== Excerpt

Thursday, June 22, 2017

Why I Write About My Parents

I tend to take life personally. And nothing is more personal to me than family and friends. That’s why, as a writer, I specialize in personal essays.

Ever since 1978, I’ve written frequently about my parents in particular. My father was born deaf, and my mother, stricken with spinal meningitis, became deaf in infancy.

They are by deafness defined. And so—to a certain extent, even though I have normal hearing—am I.


This guest post is by Bob Brody. Brody is an executive and essayist, and author of the memoir Playing Catch with Strangers: A Family Guy (Reluctantly) Comes of Age. This piece is adapted from a presentation made to The American Society Of Journalists & Authors.In my earliest memories, for example, I’m talking to my mother. She’s reading my lips and asking me to repeat myself and speak more slowly. The process is frustrating for us both. A lot gets lost in translation.


In the years since, I’ve written about how her special school in Manhattan forbade sign language, only for her to use sign language with her friends in class anyway, secretly, under the desk. I’ve recounted how my maternal grandmother, with the best of intentions, insisted my mother take lessons in piano and dance even though she could never hear any music. I’ve chronicled going to the 1964 New York World’s Fair with my parents and marveling with unbound optimism at the futuristic phone TV at the AT&T exhibit that would let deaf people see each other while conversing on the line. Such pieces have appeared in The Los Angeles Times and Newsday.

====
== Supplied records

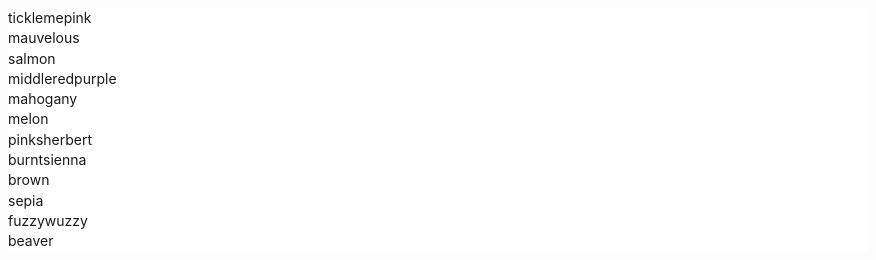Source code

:   <span class="swatch__color" data-color="#db5079"></span>
  <span class="swatch__bgcolor" data-color-name="blush"></span>
</div>
<div class="swatch color-ticklemepink">
  <span class="swatch__name">ticklemepink</span>
  <span class="swatch__color" data-color="#fc80a5"></span>
  <span class="swatch__bgcolor" data-color-name="ticklemepink"></span>
</div>
<div class="swatch color-mauvelous">
  <span class="swatch__name">mauvelous</span>
  <span class="swatch__color" data-color="#f091a9"></span>
  <span class="swatch__bgcolor" data-color-name="mauvelous"></span>
</div>
<div class="swatch color-salmon">
  <span class="swatch__name">salmon</span>
  <span class="swatch__color" data-color="#ff91a4"></span>
  <span class="swatch__bgcolor" data-color-name="salmon"></span>
</div>
<div class="swatch color-middleredpurple">
  <span class="swatch__name">middleredpurple</span>
  <span class="swatch__color" data-color="#a55353"></span>
  <span class="swatch__bgcolor" data-color-name="middleredpurple"></span>
</div>
<div class="swatch color-mahogany">
  <span class="swatch__name">mahogany</span>
  <span class="swatch__color" data-color="#ca3435"></span>
  <span class="swatch__bgcolor" data-color-name="mahogany"></span>
</div>
<div class="swatch color-melon">
  <span class="swatch__name">melon</span>
  <span class="swatch__color" data-color="#febaad"></span>
  <span class="swatch__bgcolor" data-color-name="melon"></span>
</div>
<div class="swatch color-pinksherbert">
  <span class="swatch__name">pinksherbert</span>
  <span class="swatch__color" data-color="#f7a38e"></span>
  <span class="swatch__bgcolor" data-color-name="pinksherbert"></span>
</div>
<div class="swatch color-burntsienna">
  <span class="swatch__name">burntsienna</span>
  <span class="swatch__color" data-color="#e97451"></span>
  <span class="swatch__bgcolor" data-color-name="burntsienna"></span>
</div>
<div class="swatch color-brown">
  <span class="swatch__name">brown</span>
  <span class="swatch__color" data-color="#af593e"></span>
  <span class="swatch__bgcolor" data-color-name="brown"></span>
</div>
<div class="swatch color-sepia">
  <span class="swatch__name">sepia</span>
  <span class="swatch__color" data-color="#9e5b40"></span>
  <span class="swatch__bgcolor" data-color-name="sepia"></span>
</div>
<div class="swatch color-fuzzywuzzy">
  <span class="swatch__name">fuzzywuzzy</span>
  <span class="swatch__color" data-color="#87421f"></span>
  <span class="swatch__bgcolor" data-color-name="fuzzywuzzy"></span>
</div>
<div class="swatch color-beaver">
  <span class="swatch__name">beaver</span>
  <span class="swatch__color" data-color="#926f5b"></span>
  <span class="swatch__bgcolor" data-color-name="beaver"></span>
</div>
<div class="swatch color-tumbleweed">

====

Apply what you read:
A. The final paragraph of the essay on writing about deaf parents names several experiences the writer has covered in his pieces. List each one.
B. Write the next paragraph of the essay on writing about deaf parents, picking up after its last sentence.

Task-by-task answers:
A.
- His mother's special school in Manhattan forbade sign language, yet she used it with her friends secretly under the desk in class.
- His maternal grandmother, with the best of intentions, insisted his mother take piano and dance lessons even though she could never hear any music.
- He went to the 1964 New York World's Fair with his parents and marveled at the futuristic phone TV at the AT&T exhibit, which would let deaf people see each other while talking on the line.

B.
In the last 10 years, however, I’ve written many more essays about my father than about my mother. In some, I explore how his parents sent him to a special school for the deaf 800 miles from home at the age of 5. In others, I pay tribute to how my father, always talented in tinkering with technology, proved instrumental in establishing a nationwide communications network for the deaf community. Such pieces have appeared in The New York Times, The Atlantic and Forbes, among other publications.

Why my late-life shift from mother to father? My mother was always around (and still is, at age 88), a stay-at-home mom, and so I knew her well and writing about her came easy. But my father was always working, leaving the house early and coming home late. Even when he was physically present, his mind was elsewhere, focused on the real estate he managed or on devices for the deaf he would someday invent.

In short, I hardly knew him and had almost no luck figuring him out. My whole life, he was more alive as a figure in my imagination than in my everyday reality.

And then, in 1997, at age 70, he died.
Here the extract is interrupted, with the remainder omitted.